So much happens at Fern Creek. It’s home for a small flock of hens and three Nigerian Dwarf goats (and squirrels, assorted birds, and the occasional owl). We tend an apple orchard with a smattering of other tree fruit, berry fields, and an oversized garden that produces vegetables that feed us year-round. Some of it (a lot of it) we share locally with a little U-Pick community and our equally little Fern Creek Market. Some come to Fern Creek to stay for a night or more as Airbnb and Vrbo guests in our apartment. Others come for spiritual direction and personal retreats.
Websites tend to parse our lives into bits and pieces. I want to try something different here.
Life at Fern Creek is a blessed and integrated life. It’s not always easy and not nearly as idyllic as it sometimes sounds, but it’s definitely blessed. I want to try to reflect multiple pieces of it here. The strand that weaves this together is the blog, Ponderings, where I explore what I’m learning about God’s loving presence in the world, whose grace keeps the universe from coming apart, including the bits and pieces that make up life at Fern Creek.
I'm drawn to a spacious, contemplative path, grounded in the earthiness of God's presence in all things. The community to which I belong includes forests and ferns, hens, hummingbirds and humans--all held together by God . The direction I offer flows from a belief that the universe is an outpouring of God's love and we are capable of experiencing and being conduits of that love.
In spiritual direction I walk alongside you as we explore the spiritual undercurrents of your ordinary life. I listen for the question that wants to be asked, seeking to discern with you the movement of God in joy-filled, challenging, and painful places. God is the ultimate Director in our conversations, inviting us into contemplation and awareness, which eventually draws us toward response as we begin to see and love ourselves, others, and the world as God does.
I am honored to listen deeply to people’s storied lives whether they have long walked in their faith, are disillusioned with faith or are exploring their spiritual selves without context to a specific faith tradition.
I meet with directees in our treehouse prayer cabin above our goat barn, although I can also meet directees via FaceTime or Zoom if we discern meeting in such a way would be beneficial. My training comes through Portland Seminary and I am currently studying with Richard Rohr in his Living School for Action and Contemplation.
Why Goat Milk Soap?
For starters, soaps made with milk are creamier than soaps made with water. Milk soaps lather more, and the lather is silky. Goat milk is particularly high in butterfat, and natural oils and acids in goat milk contribute an extra layer of skin-renewing goodness, especially when used in tandem with quality oils and butters. This soap doesn’t strip the skin of natural oil but instead is moisturizing. You don’t feel like you need to use lotions after using it.

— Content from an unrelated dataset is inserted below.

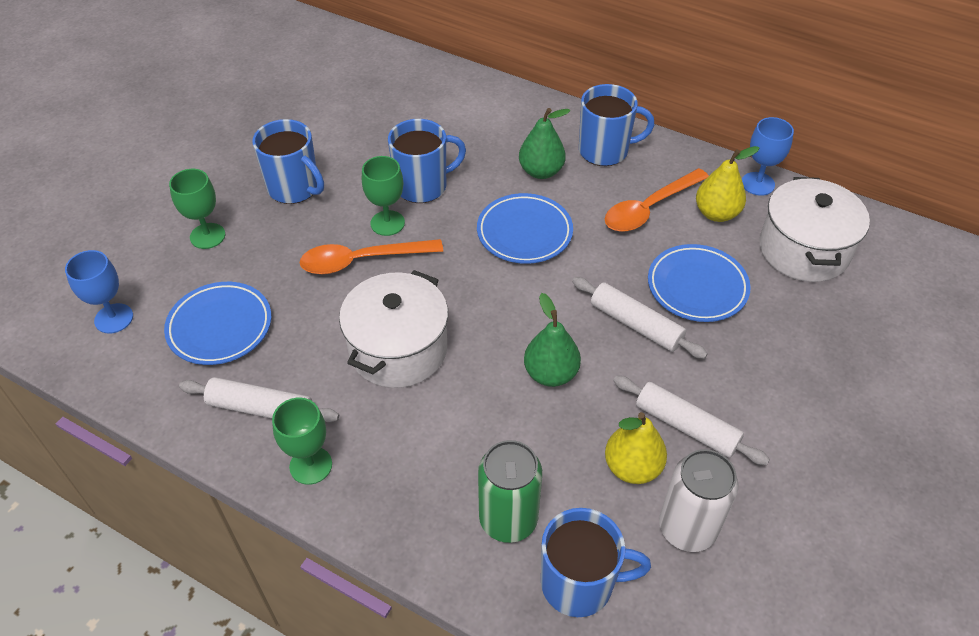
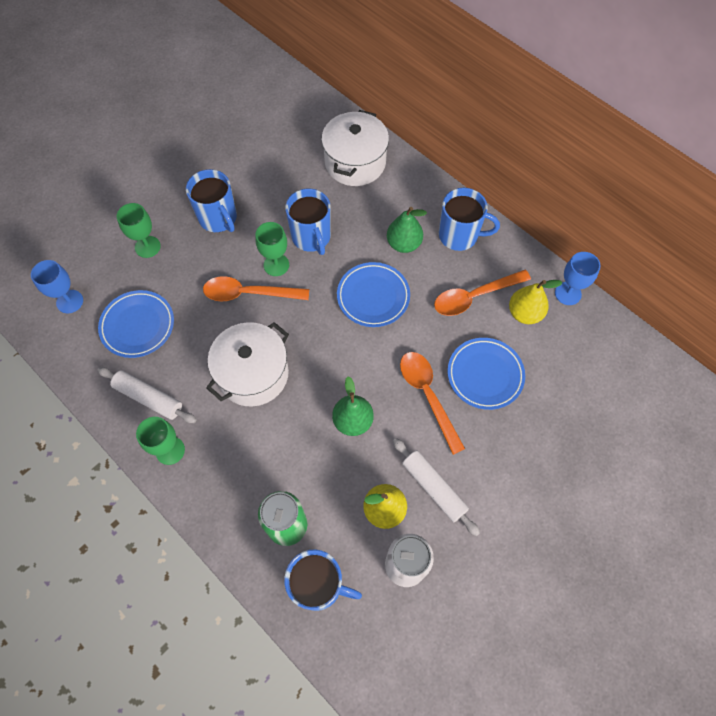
camera: 15 degrees right, 15 degrees up
blue mug [388,119,466,203] -> blue mug turned 75 degrees clockwise [285,188,331,255]
white rolling pin [572,277,708,359] -> orange spoon [400,352,465,455]
white pot [759,177,870,282] -> white pot moved to [321,110,389,186]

Our Fern Creek commitment to organic and fair-trade practices means that I purchase my primary oils and fats (olive oil, coconut oil, shea butter, cocoa butter, castor and canola oil) from fair trade and organic sources. Occasionally I use other oils and butters, especially while experimenting. These are not always organic, and fair trade is not always relevant. They include sweet almond oil, mango butter, and sunflower seed oil. I am avoiding palm oil, which is difficult to harvest sustainably, and always learning what I can about which oils and butters are environmentally friendly and how to source from socially and environmentally responsible suppliers.
That choice is reflected in the price of these soaps. As is my choice to use essential oils and rather than synthetic fragrances (though I do love and use a few synthetics) and natural clays, oxides and pigments for color instead of synthetic colorants. Soaps are available locally in the Fern Creek Market, as well as on-line.
Cucumber Mint Bar
Our herd of goats includes Clara and Sophie (two ADGA--American Dairy Goat Association--registered does), and their buddy, Zeke (a wether who keeps them company). They are friendly, full of personality and add much to our little farm. Their milk, while a wonderful gift, is secondary to what they bring in their goat-ness. We look forward to welcoming their babies to Fern Creek once they are old enough to be mamas.